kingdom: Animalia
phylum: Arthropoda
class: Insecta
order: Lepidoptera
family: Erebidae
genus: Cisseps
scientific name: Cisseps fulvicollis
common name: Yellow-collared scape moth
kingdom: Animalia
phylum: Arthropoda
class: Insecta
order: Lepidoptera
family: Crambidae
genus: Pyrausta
^^^^
» Stated exercise: Reproduce each line of the material above word for word, keeping the same order.

» Written solution:
kingdom: Animalia
phylum: Arthropoda
class: Insecta
order: Lepidoptera
family: Erebidae
genus: Cisseps
scientific name: Cisseps fulvicollis
common name: Yellow-collared scape moth
kingdom: Animalia
phylum: Arthropoda
class: Insecta
order: Lepidoptera
family: Crambidae
genus: Pyrausta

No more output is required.